Most optical pedals especially the Morley's can be major tone suckers imho...... of course the pedal steel guys rely on their volume pedals constantly so maybe there's someone out there with an informed opinion (from a pedal steeler's perspective).

The major plus of the ernie ball is that they use a higher end and , most importantly, sealed clarostat pot. In contrast, the boss uses a cheapo light duty mini pot. There are a couple of reasons why a regular Vox/Cry Baby casing isn't the best volume pedal. The rack and pinion gear doesn't allow for a complete rotation of the pot (which is fine for a wah circuit) but awful in a volume pedal. As well, most of the pots are not closed so it's isn't long before dust and dirt makes the pot scratchy. 

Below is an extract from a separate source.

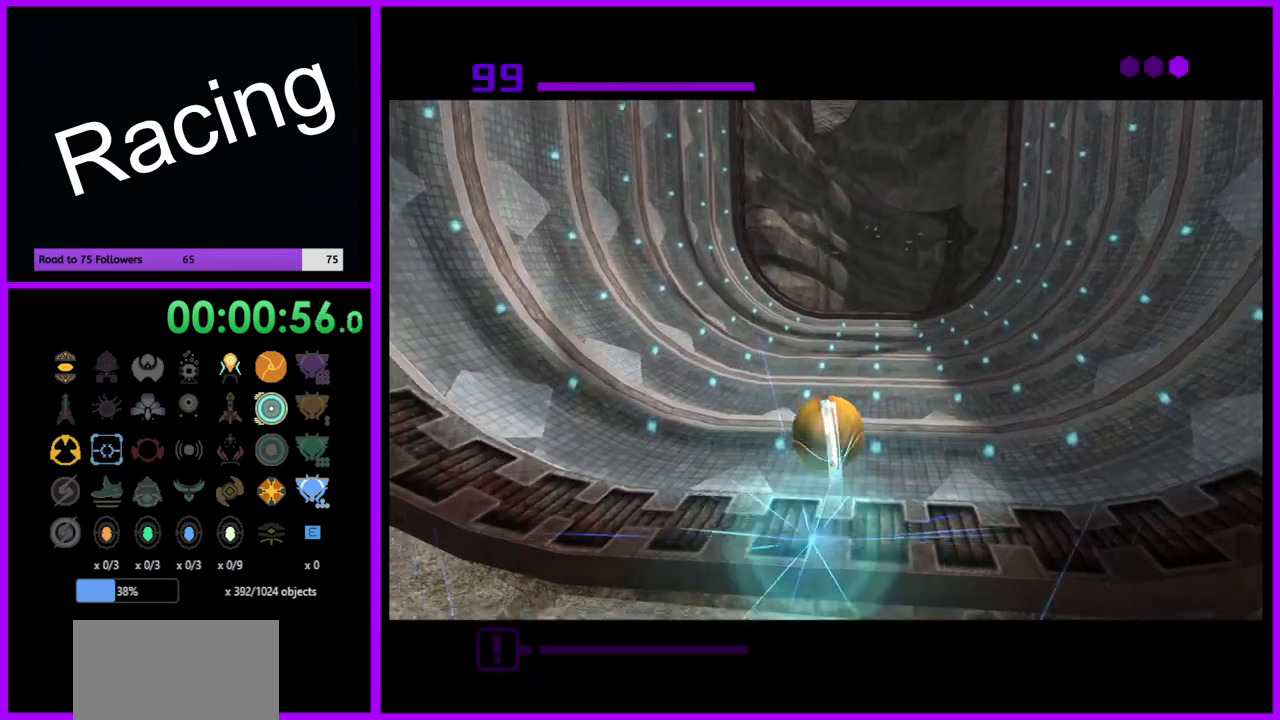
{"buttons": [], "left_stick": "left", "right_stick": "center", "events": [[17, "left_stick", "left"], [433, "B", "up"]]}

Optical pedals do not have these problems however some of them have a slight delay and ...the buffer will affect the tone and/or get clipped by any boosters in front of it.

Andy


----------



## rippinglickfest (Jan 1, 2006)

*Ernie Ball*

I have an mono Ernie Ball pedal that I bought in the late eighties...............only now is the pot starting to get scratchy.........and the Kevlar string never broke on mine............and I used it alot (EB offers a refurbish for all of their Vm Pedals no matter how old).........Had a Morley Little Alligator too while I waiting for my EB..........didnt like it...........it did something to my sound.........it was very subtle but it changed.

Ray


----------



## flashPUNK (Feb 16, 2006)

I use a morley Wah/Volume in my pedal board.

I considered the Ernie ball, but didn't want to deal with the string breaking.


----------



## Chito (Feb 17, 2006)

I used a Morley BSV Stereo Volume pedal for years until I started using pedals that have full bypass which exposed the pedal as a major tone sucker. So I decided to get an EB. It's fairly new so I've not had the issue with the broken string. Outside of not doing any audible change to the sound, I find the EB's provide a smoother transition. Mind you, if I have problems with the EB, I'll probably go back to the Morley. That pedal seems indestructible, never had any issue with it at all over the years.


----------



## sh333 (Apr 6, 2006)

Welladjusted said:


> are there volume pedals aside from the ernie ball worth looking into, or is it the most commonly used one for a reason?
> 
> having a tuner out is really the only feature aside from... volume i'm looking for.



Some of the older boss ones are active in that they can actually boost your signal past Unity. they are great. visual sound just came out with a similar Volume pedal based on their original design but with active boost (optional). It is pricy but really smooth IMHO.


----------



## sysexguy (Mar 5, 2006)

You guys will probably think I need to be locked up, but...... I sprang for a Hilton and while it's amazing, I will make it possible to bypass it too when I finish my board. (there's a microscopic change in tone) 

Andy


----------



## Solid_Gold_Soundlabs (Sep 20, 2006)

i've modded my dunlop high gain volume for true bypass and a switchable output buffer, and tuner out....works great


----------



## Newton (Sep 11, 2006)

Solid_Gold_Soundlabs said:


> i've modded my dunlop high gain volume for true bypass and a switchable output buffer, and tuner out....works great


Good thing! The volume pedal pots are tone suckers. The other solution is place it on a true bypass switch strip and use it when you needed it.


----------